BEGIN

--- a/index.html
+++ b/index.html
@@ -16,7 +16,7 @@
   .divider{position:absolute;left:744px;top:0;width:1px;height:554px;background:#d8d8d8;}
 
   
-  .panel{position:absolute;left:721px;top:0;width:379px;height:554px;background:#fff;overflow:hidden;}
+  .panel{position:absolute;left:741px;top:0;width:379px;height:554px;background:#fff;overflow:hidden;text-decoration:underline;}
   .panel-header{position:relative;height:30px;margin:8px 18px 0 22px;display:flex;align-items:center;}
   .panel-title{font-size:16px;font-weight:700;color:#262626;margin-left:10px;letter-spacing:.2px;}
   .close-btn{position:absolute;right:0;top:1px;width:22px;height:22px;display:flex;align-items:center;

END
BEGIN

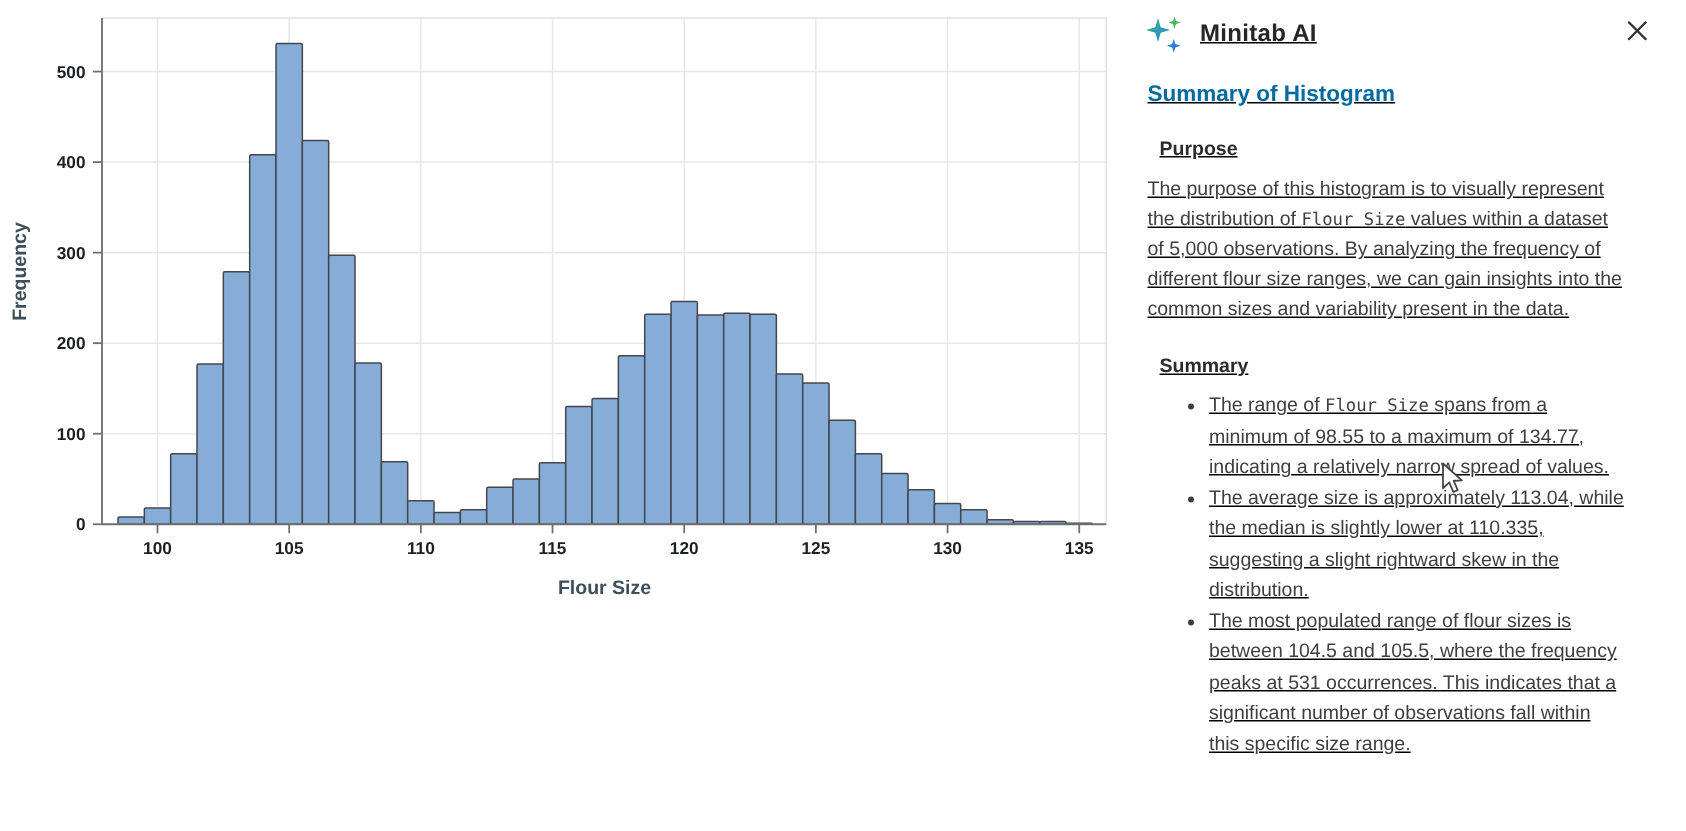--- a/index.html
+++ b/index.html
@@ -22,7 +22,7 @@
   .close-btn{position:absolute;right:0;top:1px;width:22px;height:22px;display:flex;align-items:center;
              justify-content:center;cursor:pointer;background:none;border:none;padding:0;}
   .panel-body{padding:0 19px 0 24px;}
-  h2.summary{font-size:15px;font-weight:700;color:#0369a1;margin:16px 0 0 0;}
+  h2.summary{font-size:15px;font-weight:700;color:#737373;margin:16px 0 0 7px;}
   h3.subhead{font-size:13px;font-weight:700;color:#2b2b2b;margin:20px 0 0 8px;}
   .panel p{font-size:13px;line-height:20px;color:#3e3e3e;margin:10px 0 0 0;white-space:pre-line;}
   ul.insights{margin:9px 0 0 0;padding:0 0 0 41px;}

END

TASK ITEM: Scan the material above. Return every line containing the string "height".

RESPONSE BOX:
   .divider{position:absolute;left:744px;top:0;width:1px;height:554px;background:#d8d8d8;}
-  .panel{position:absolute;left:721px;top:0;width:379px;height:554px;background:#fff;overflow:hidden;}
+  .panel{position:absolute;left:741px;top:0;width:379px;height:554px;background:#fff;overflow:hidden;text-decoration:underline;}
   .panel-header{position:relative;height:30px;margin:8px 18px 0 22px;display:flex;align-items:center;}
   .close-btn{position:absolute;right:0;top:1px;width:22px;height:22px;display:flex;align-items:center;
   .close-btn{position:absolute;right:0;top:1px;width:22px;height:22px;display:flex;align-items:center;
   .panel p{font-size:13px;line-height:20px;color:#3e3e3e;margin:10px 0 0 0;white-space:pre-line;}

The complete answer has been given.